Abstract
Background: Hospital-acquired pressure injuries are a chronic phenomenon in health care, and their prevention is an ongoing challenge. This study aims to investigate whether the application of a silicone-bordered multilayered foam dressing during the initial trauma resuscitation reduces sacral hospital-acquired pressure injury occurrence in trauma patients.
Methods: This is a single-center quality improvement study using a nonequivalent control group posttest-only design to study the effect of silicone-bordered multilayered foam dressing on the incidence of hospital-acquired pressure injuries. The study population included admitted, highest tier trauma activations, age 18 years and older. Preimplementation 2014 data were compared with postimplementation 2018 data.
Results: The result showed no statistically significant reduction in hospital-acquired pressure injury occurrence between the control and intervention groups. Incident rates for sacral hospital-acquired pressure injuries were 0.23% (2014) compared with 0.21% (2018). No statistically significant difference was found in the hospital and intensive care lengths of stay or injury severity.
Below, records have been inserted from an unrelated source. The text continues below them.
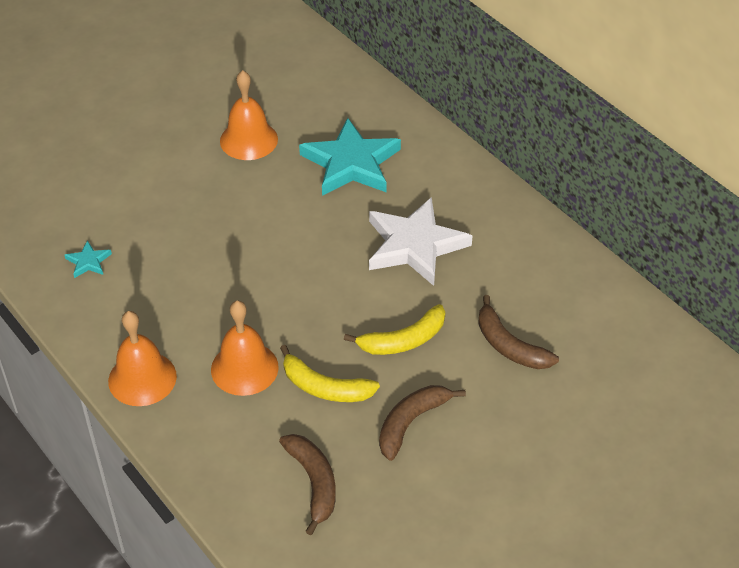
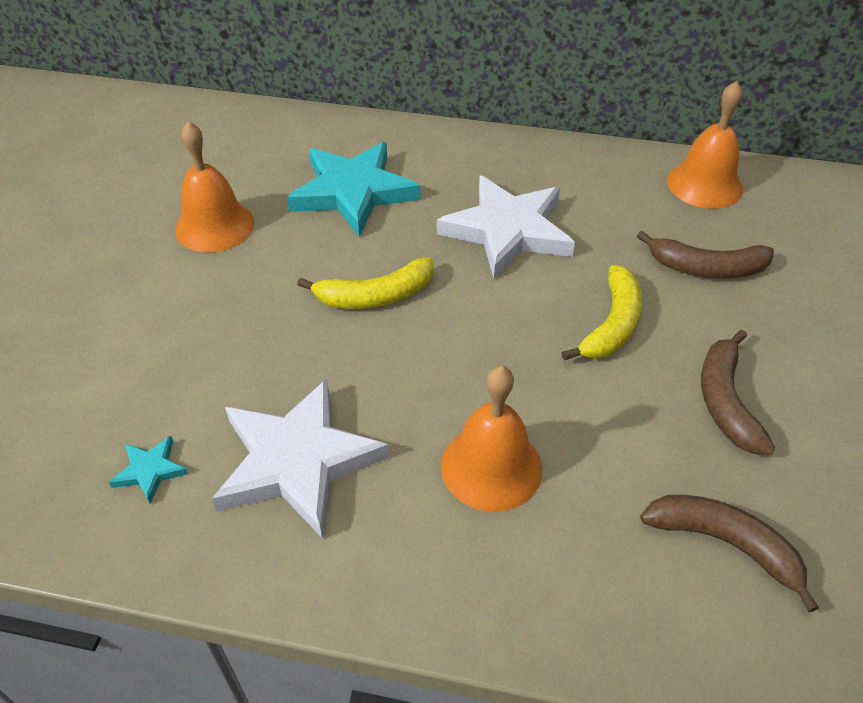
camera: 40 degrees left, 0 degrees up
orange bell [108,311,177,406] -> orange bell moved to [667,81,743,209]
yellow banana [280,345,380,402] -> yellow banana moved to [297,257,434,309]
none -> white star [212,379,389,538]

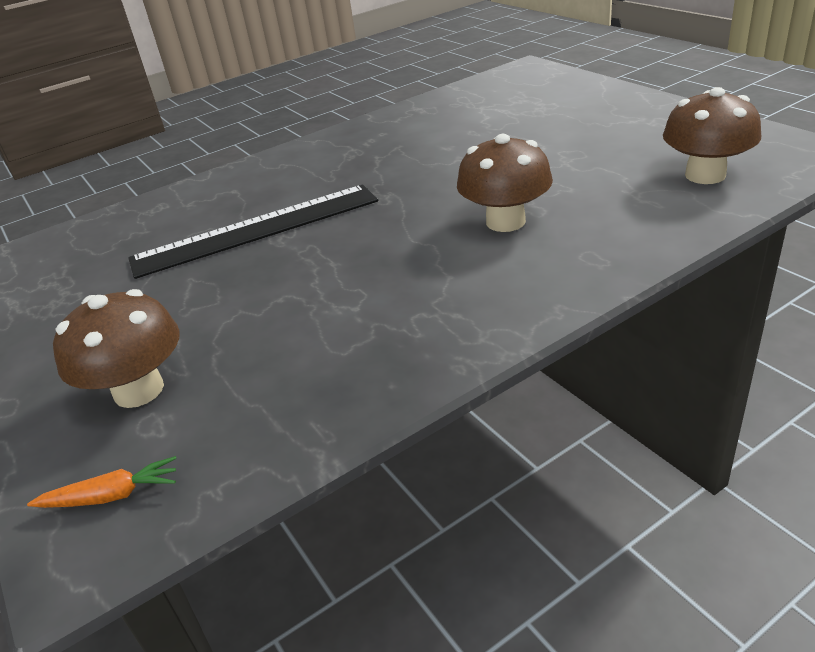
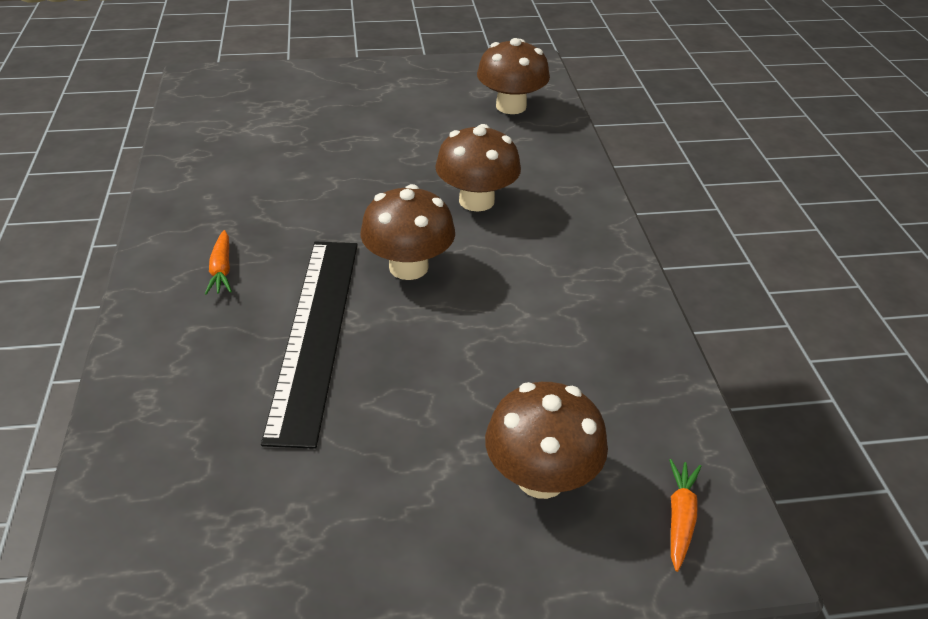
camera: 70 degrees left, 5 degrees up
none -> orange carrot [205,230,232,295]
none -> brown mushroom [360,184,455,280]

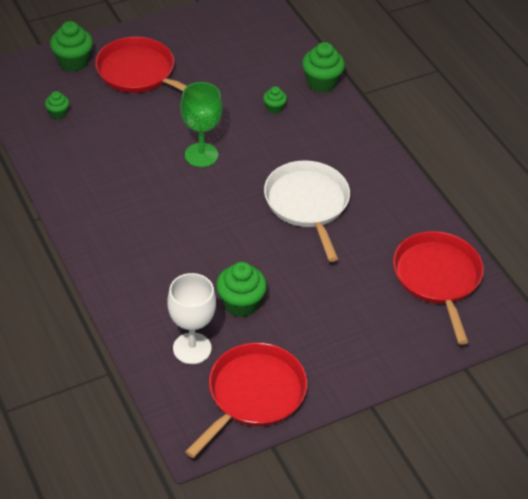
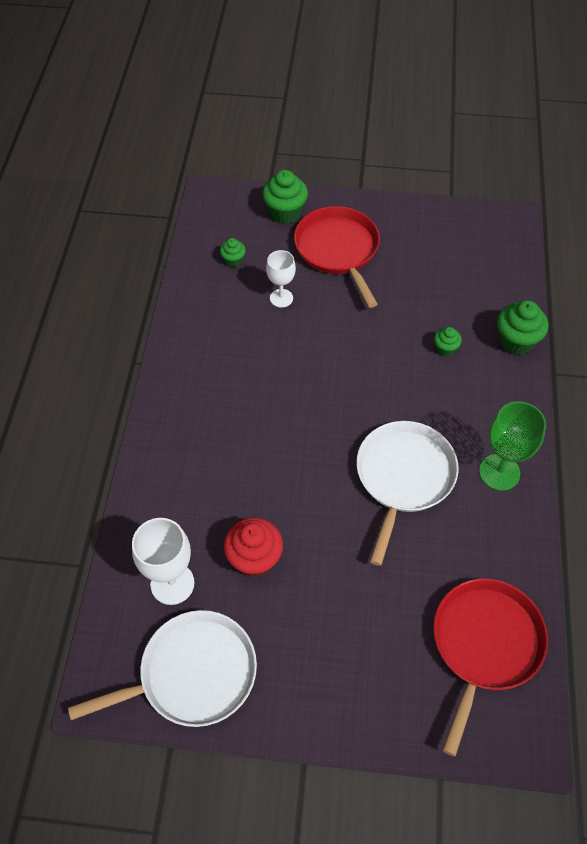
camera: 35 degrees right, 10 degrees up
green goblet [180,82,223,167] -> green goblet moved to [479,401,546,491]
red pan [185,342,307,458] -> white pan [68,610,257,727]
green cupcake [216,262,267,317] -> red cupcake [224,518,283,577]
none -> white goblet [266,250,296,308]

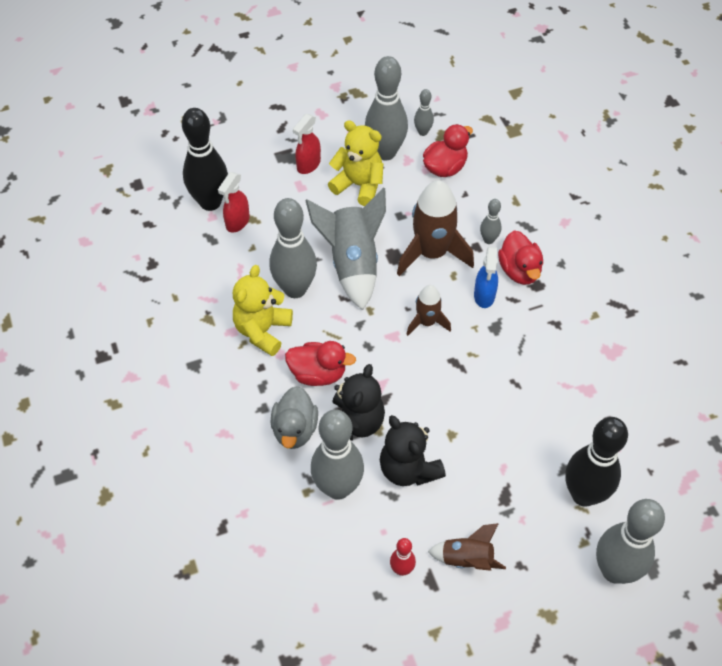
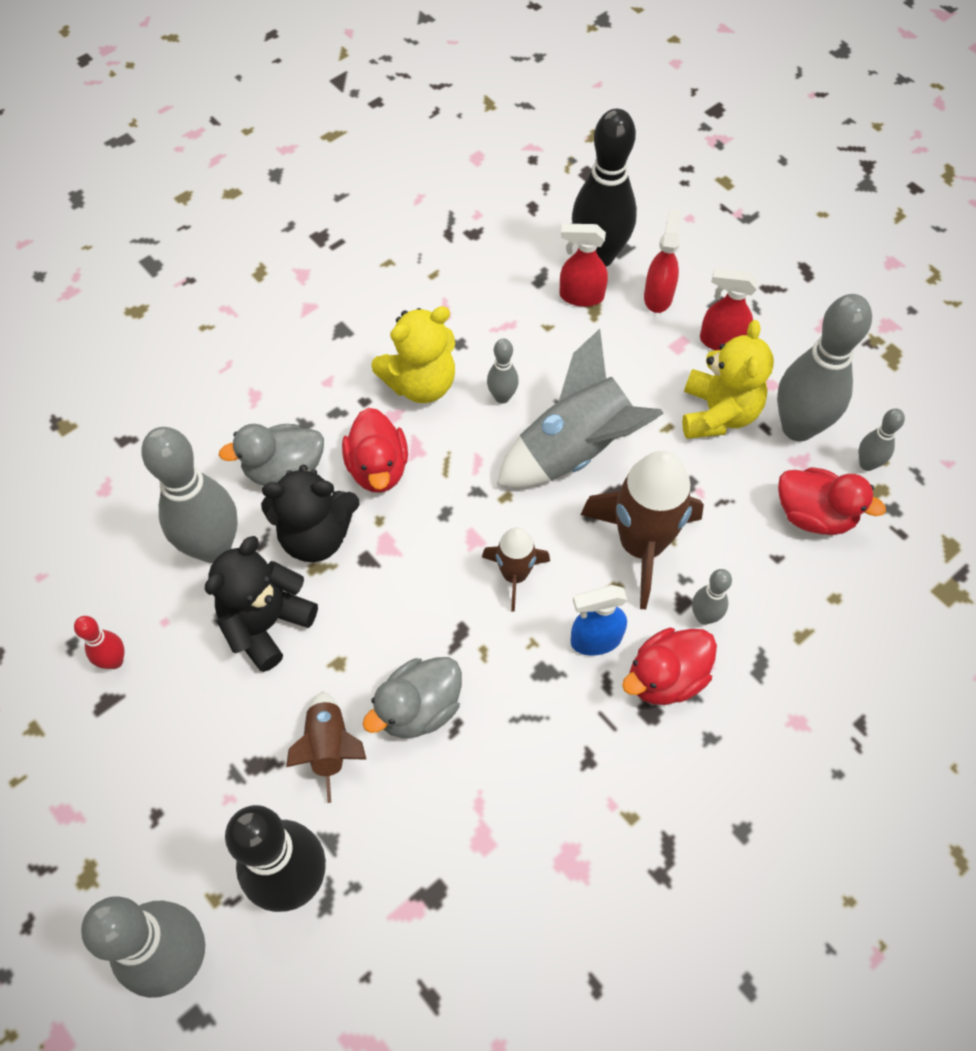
camera: 70 degrees right, 5 degrees up
yellow teddy bear [233,265,293,356] -> yellow teddy bear turned 150 degrees clockwise [371,306,455,403]
grey bowling pin [269,198,317,298] -> grey bowling pin [487,339,519,404], size x0.47
brown rocket [428,523,506,571] -> brown rocket moved to [286,691,367,803]
none -> grey duck [362,657,462,738]
none -> red spray bottle [644,209,682,313]

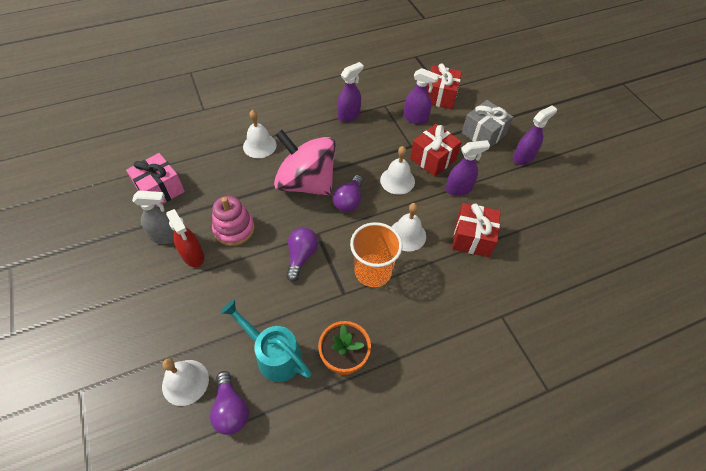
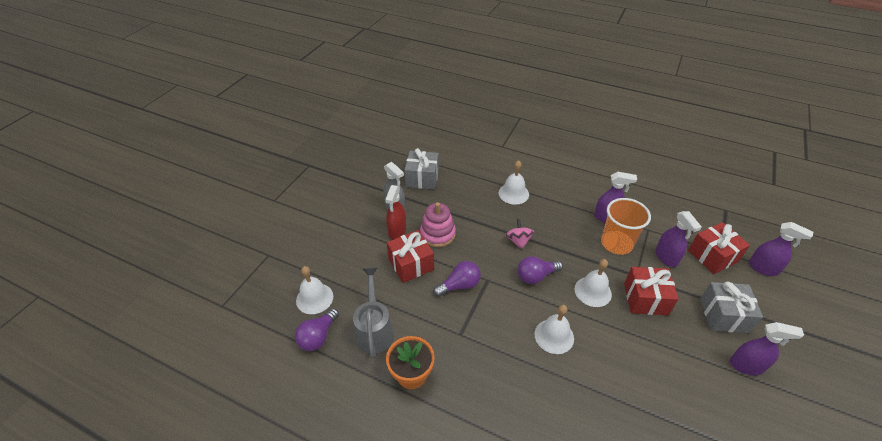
camera: 50 degrees right, 10 degrees down
pink gift [126,153,185,207] -> grey gift [404,148,439,189]
turquoise watering can [220,300,312,382] -> grey watering can [353,268,394,358]
pink spinning top [274,130,336,196] -> pink spinning top [506,219,534,250], size x0.41
orange cup [350,222,402,287] -> orange cup moved to [601,198,651,255]
purple spray bottle [446,140,490,196] -> purple spray bottle moved to [748,222,813,276]
red gift [452,203,501,257] -> red gift moved to [387,230,434,283]

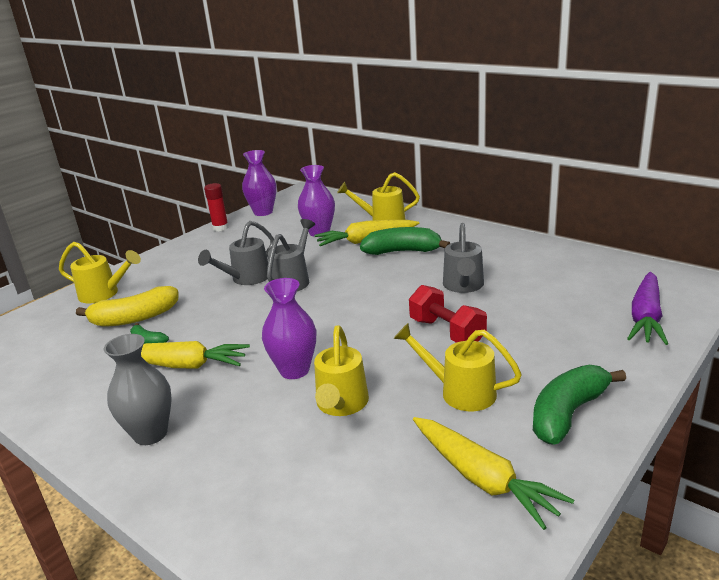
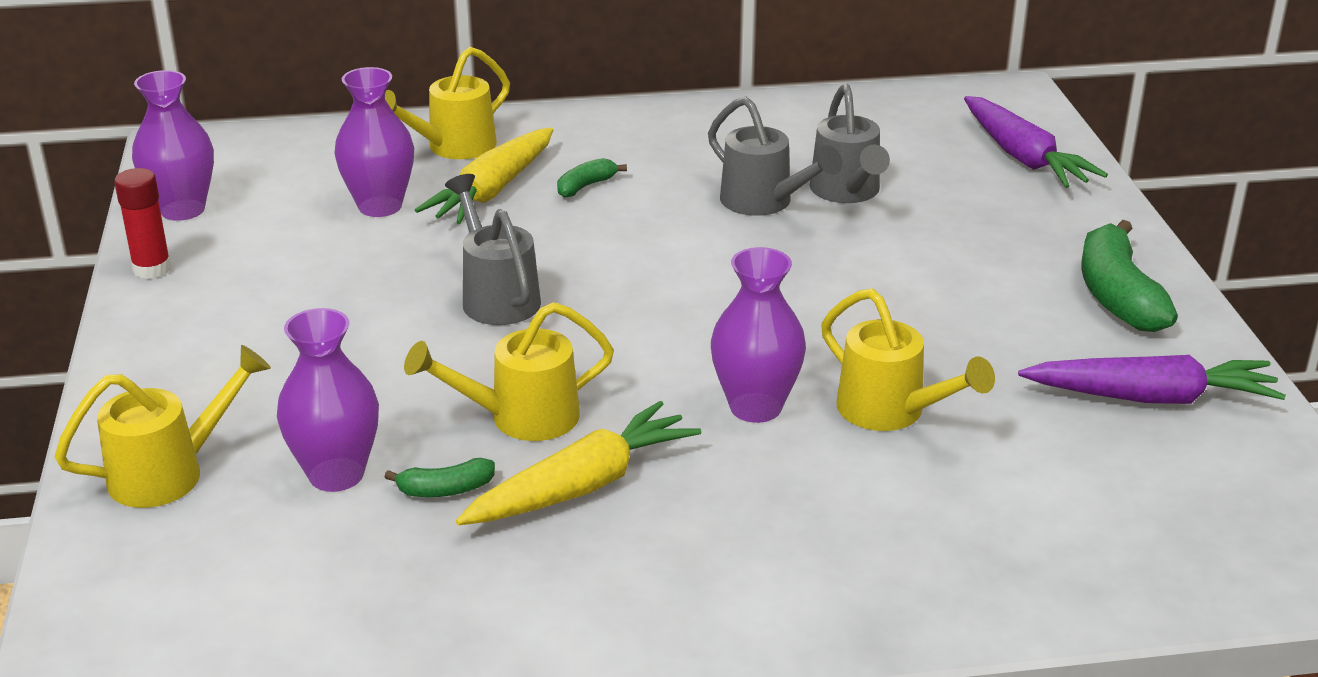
camera: 50 degrees left, 5 degrees up
yellow banana [76,286,178,327] -> purple vase [277,308,379,492]
grey vase [104,334,172,445] -> none
grey watering can [198,221,274,285] -> grey watering can moved to [810,84,890,203]
green banana [360,227,450,255] -> green banana [557,158,627,198], size x0.50
yellow watering can [394,323,522,411] -> yellow watering can moved to [404,302,614,441]
red dumbbell [409,285,487,343] -> none
yellow carrot [413,417,574,530] -> purple carrot [1018,355,1286,404]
Preventive dressing costs were $7,689 annually compared with the estimated treatment costs of $70,000 per hospital-acquired pressure injury.
Conclusion: Although this study's hospital-acquired pressure injury reduction rate was not significant, the inclusion of multidisciplinary team members in the quality improvement project led to the cultural hardwiring of hospital-acquired pressure injury prevention among all team members beyond that of just nursing.